In the book you talk a lot about the evolution of this sport: how much have the new materials - from rackets to surfaces - changed tennis?
"Very very much. The materials - strings even more than rackets, because graphite was already popular in the Eighties and had supplanted wood - have pushed tennis players to become supermen, allowing them to shoot very hard and to better control the ball. Today's tools resemble weapons, they are like cars that are able to guarantee grip when cornering at three hundred kilometers per hour. In the past it was not like this: you had to hit the ball perfectly in the center and, for example, Nadal's rotations could not be applied with an ancient tool. The surfaces have been approved: now you can dribble everywhere, including grass, and there is no longer a big difference between the terrains. Which allowed the tournament organizers to always have the strongest in the final, but which sacrificed variety. At one time, the Roland Garros winner could lose in the first round of Wimbledon to a serve & volley player. Not today".
Does talent or athletic training matter more today?
"The preparation. Talent is difficult to define, or rather, there are many. If we talk about manual talent, that is technical talent, sensitivity, it continues to be important in the sense that it helps a player a lot but it is no longer possible, for some time now, to make up for the preparation with natural qualities. After that, there are also athletic talents and mental talents. Ultimately, tennis is an endurance sport. There are very gifted guys who can't stand the sacrifices, sacrifices and frustrations of professional life, or who suffer too much defeat - especially the cruel ones, and there are many in the life of an athlete. So, in the end, today it is better to have a little less touch of the ball and a little more discipline and hunger for victory. Having said that all top tennis players are exceptional athletes, in one or more ways, because otherwise they wouldn't be where they are ”.

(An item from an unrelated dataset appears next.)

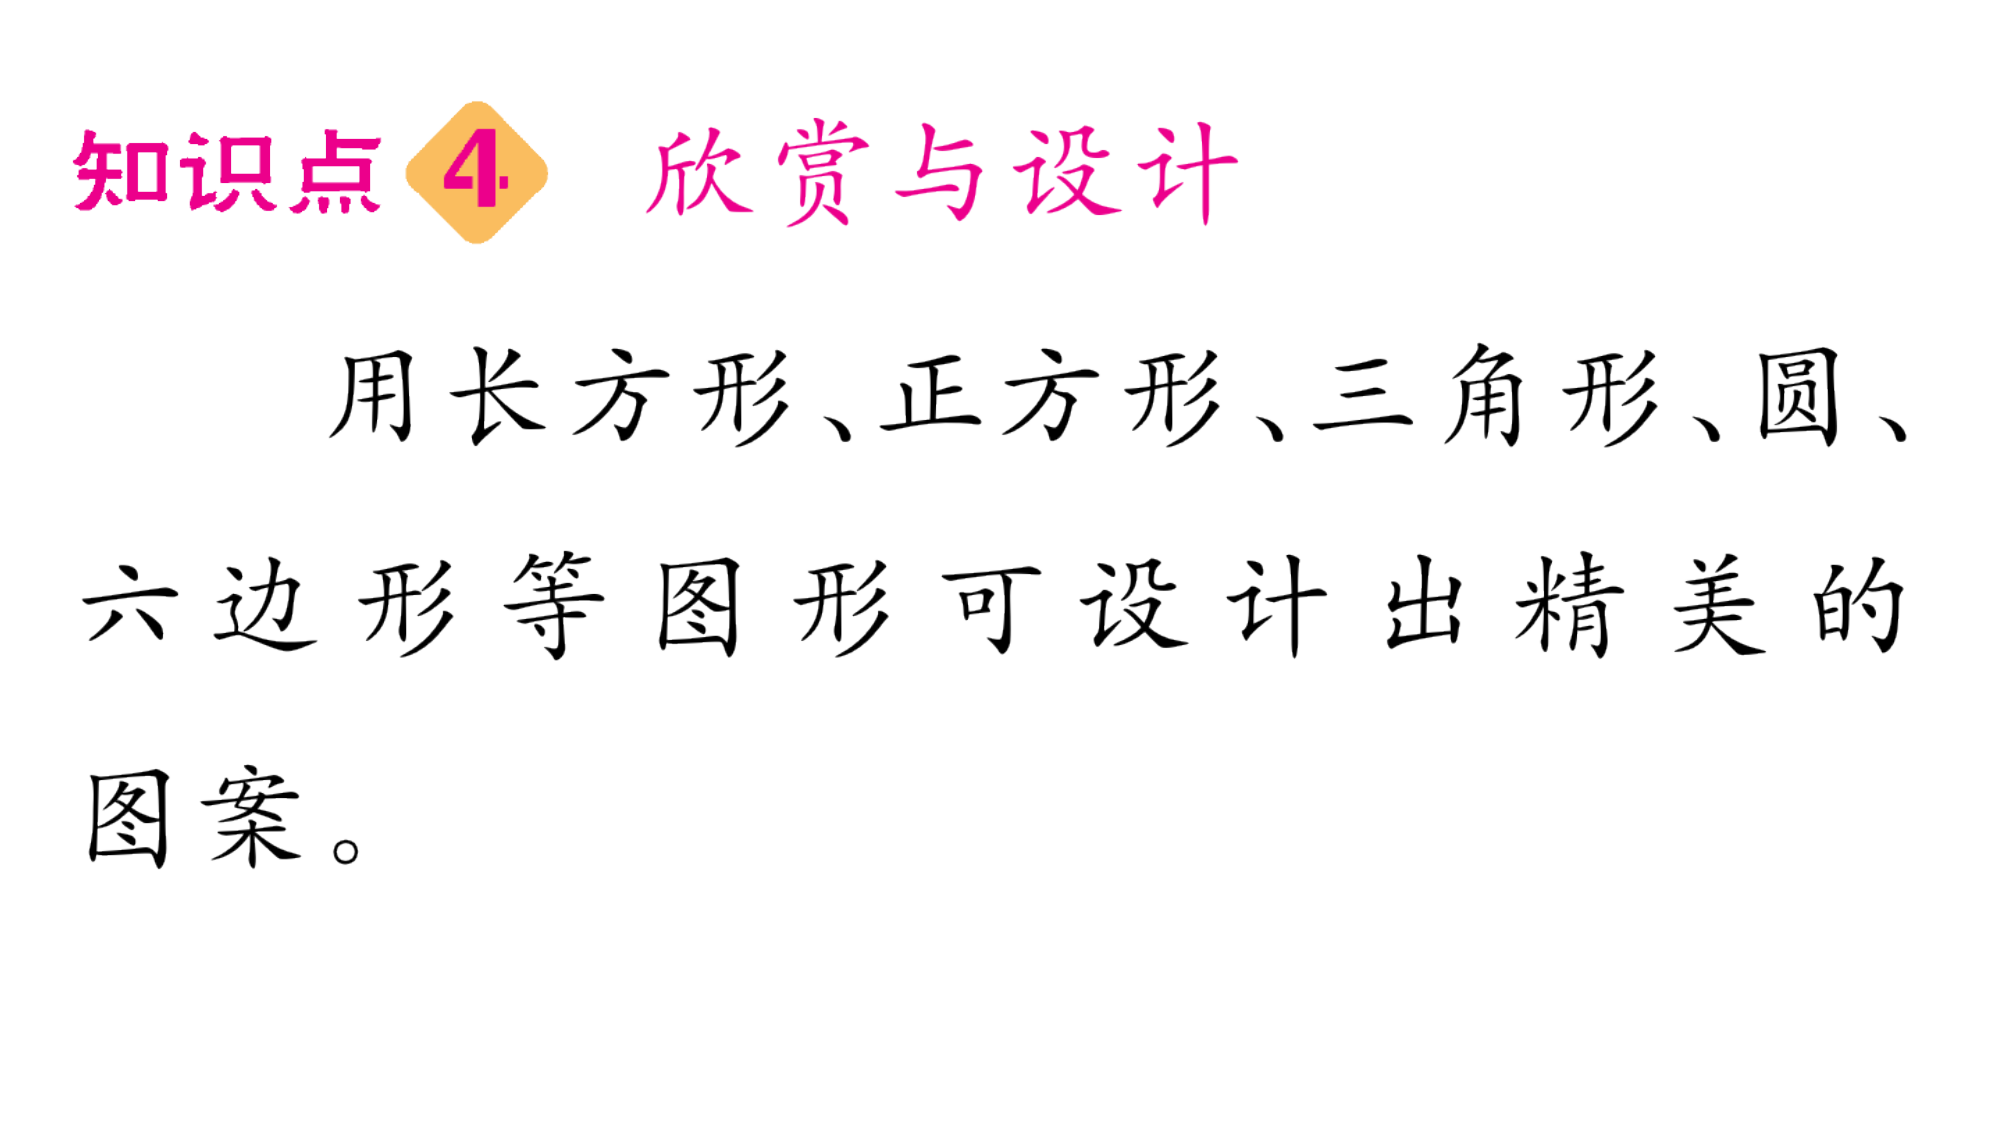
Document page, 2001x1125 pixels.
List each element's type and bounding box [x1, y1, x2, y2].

picture [66, 54, 1957, 921]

Describe a sport that has become more and more exasperated over time. In this growing need for exasperation, Roger Federer has appeared, the one you call "the last monkey". Is it really the end product of tennis evolution?
“It seems so, in the sense that it does what the greats of the past could do despite the fact that today's tennis forces you to make the ball travel at sidereal speeds. It collects in itself the soul of tennis that was and managed to show it to the spectators of the 2000s. There are no other players who have had such a concentration of game quality and quantity of wins and endurance at the highest levels ".
But in the end, if Federico Ferrero could choose, which player would you like to be like?
“It would be too easy to say Federer, so maybe John McEnroe. More than being in his head, which does not have to be an easy experience, it would be nice to be able to give the ball your voice as he did, decide to do something and know that it would happen, even if it is an unthinkable shot, a illogical trajectory. McEnroe was a creative genius, he invented a way to play starting from the mechanics of serving. Had it not been inhabited by its monsters, it would have won even more. Maybe: because, in the book, we go so far as to say that a player is the sum and subtraction of his being and hypothetical reasoning does not work. Many samples could have done more, but the spirit of each is hardly modifiable by an accounting reasoning. If McEnroe had calmed down, perhaps, he would have lost the pleasure of playing and would have quit sooner. Who knows".